* [ASSIGNED TASK] A single figure is the whole answer: the number of lines in the entries that contain "Personal".

* [INPUT DATA]
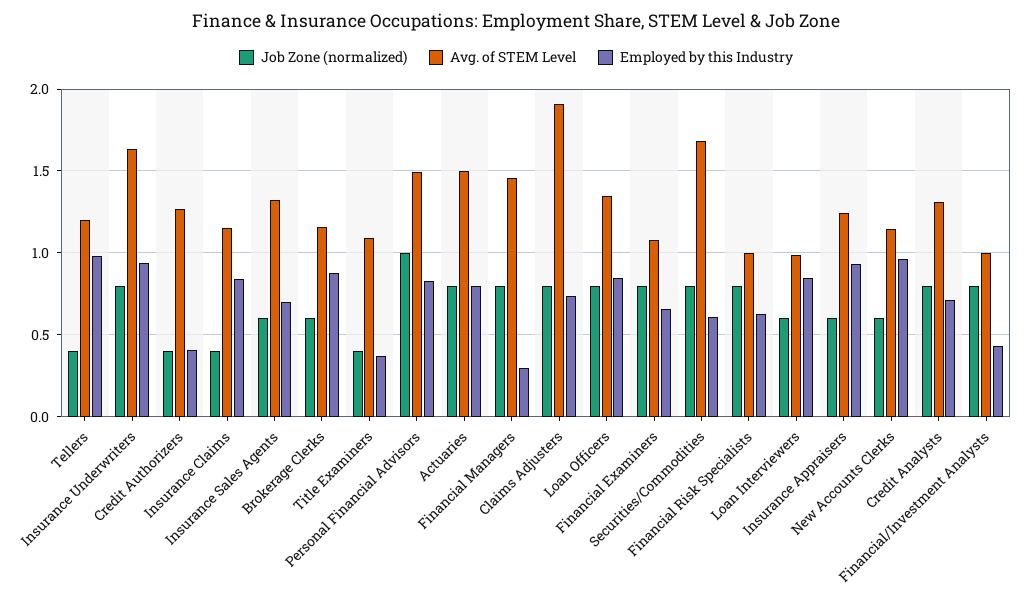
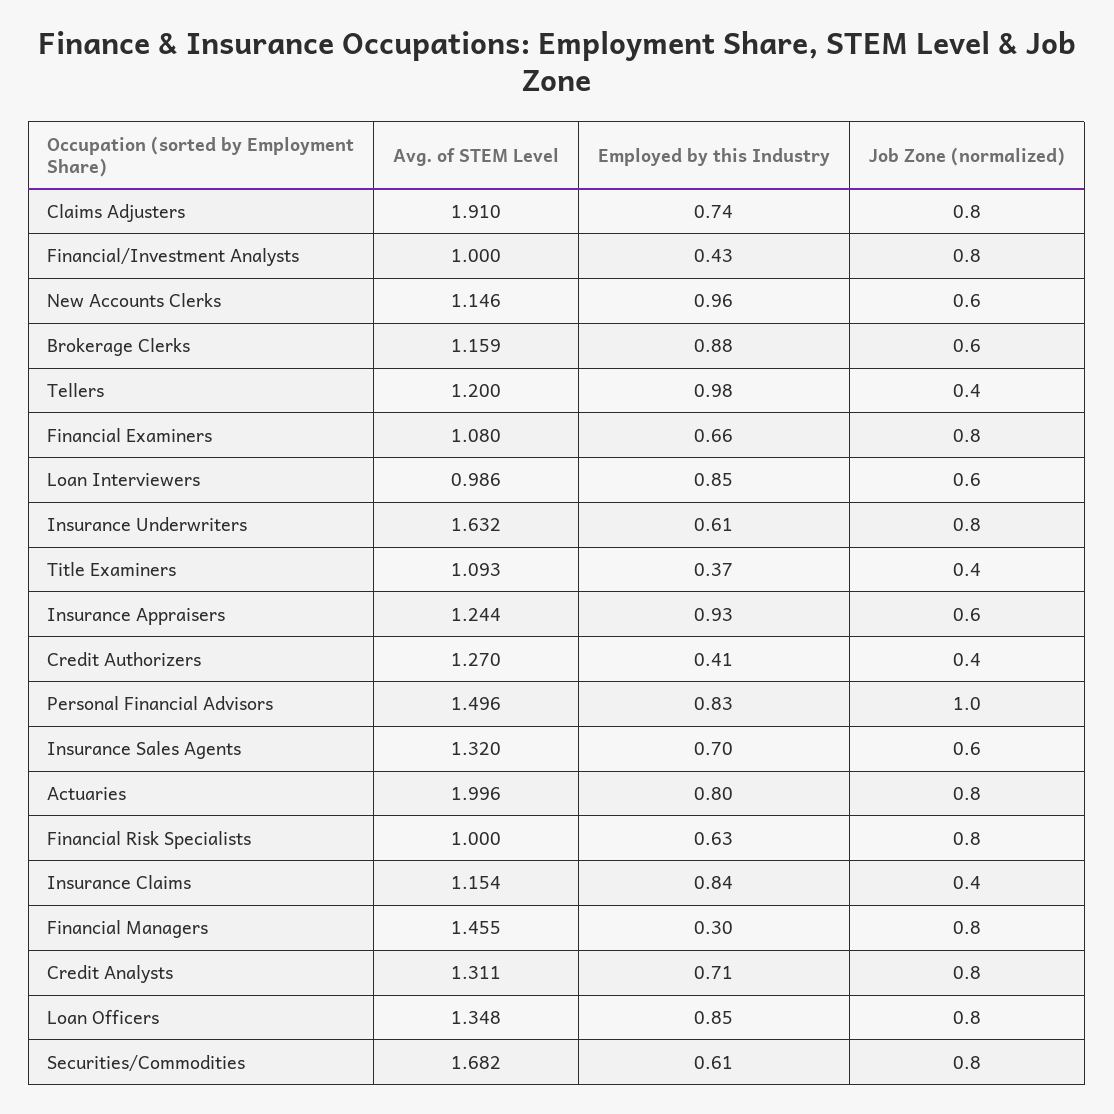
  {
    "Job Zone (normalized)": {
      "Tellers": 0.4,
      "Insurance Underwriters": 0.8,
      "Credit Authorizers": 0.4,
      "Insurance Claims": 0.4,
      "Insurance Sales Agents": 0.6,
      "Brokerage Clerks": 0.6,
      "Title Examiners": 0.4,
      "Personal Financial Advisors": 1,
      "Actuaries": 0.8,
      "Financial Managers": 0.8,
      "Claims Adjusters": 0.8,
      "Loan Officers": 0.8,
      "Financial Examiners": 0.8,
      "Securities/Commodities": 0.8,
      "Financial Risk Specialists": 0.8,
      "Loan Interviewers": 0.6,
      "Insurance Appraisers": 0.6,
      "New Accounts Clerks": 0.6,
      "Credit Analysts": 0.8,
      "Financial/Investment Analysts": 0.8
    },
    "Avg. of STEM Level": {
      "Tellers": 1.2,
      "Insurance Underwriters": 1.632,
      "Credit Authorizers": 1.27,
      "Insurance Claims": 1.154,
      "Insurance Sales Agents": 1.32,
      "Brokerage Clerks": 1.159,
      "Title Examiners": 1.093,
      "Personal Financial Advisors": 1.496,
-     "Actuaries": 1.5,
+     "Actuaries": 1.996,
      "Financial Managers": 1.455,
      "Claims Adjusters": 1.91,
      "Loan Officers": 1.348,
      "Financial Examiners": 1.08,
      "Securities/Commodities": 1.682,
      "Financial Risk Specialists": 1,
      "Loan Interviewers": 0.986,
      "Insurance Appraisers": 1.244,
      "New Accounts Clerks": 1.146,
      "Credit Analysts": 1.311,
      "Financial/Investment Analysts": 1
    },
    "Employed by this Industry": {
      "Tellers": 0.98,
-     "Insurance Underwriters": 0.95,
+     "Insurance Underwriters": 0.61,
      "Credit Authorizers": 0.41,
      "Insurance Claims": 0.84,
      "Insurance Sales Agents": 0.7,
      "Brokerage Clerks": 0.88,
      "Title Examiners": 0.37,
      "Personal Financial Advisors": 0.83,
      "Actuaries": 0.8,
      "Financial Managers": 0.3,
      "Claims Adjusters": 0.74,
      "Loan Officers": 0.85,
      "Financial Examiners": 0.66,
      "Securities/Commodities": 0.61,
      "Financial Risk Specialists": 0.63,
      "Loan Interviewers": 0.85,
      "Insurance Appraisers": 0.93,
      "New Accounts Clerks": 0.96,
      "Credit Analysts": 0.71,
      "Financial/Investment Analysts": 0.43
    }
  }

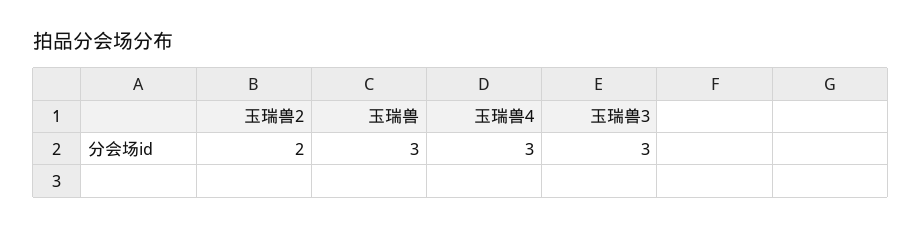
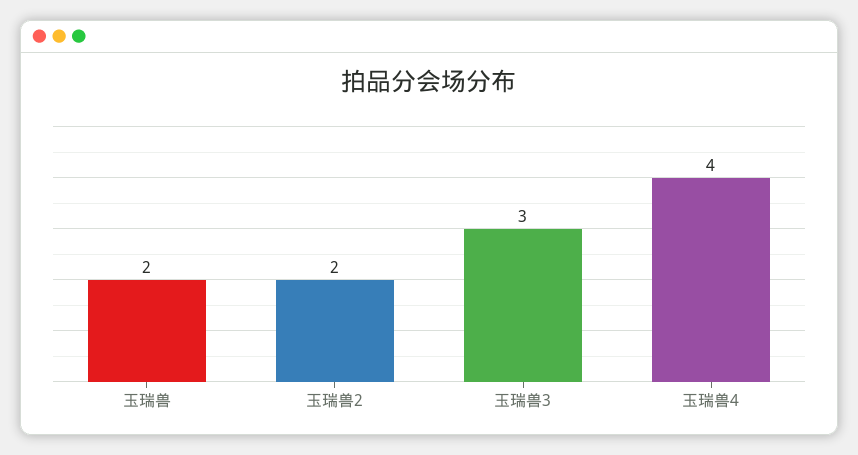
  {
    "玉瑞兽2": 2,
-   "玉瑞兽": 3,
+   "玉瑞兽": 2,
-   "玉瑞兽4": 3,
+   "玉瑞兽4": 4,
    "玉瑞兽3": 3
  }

* [RESULT OF THIS TASK] 3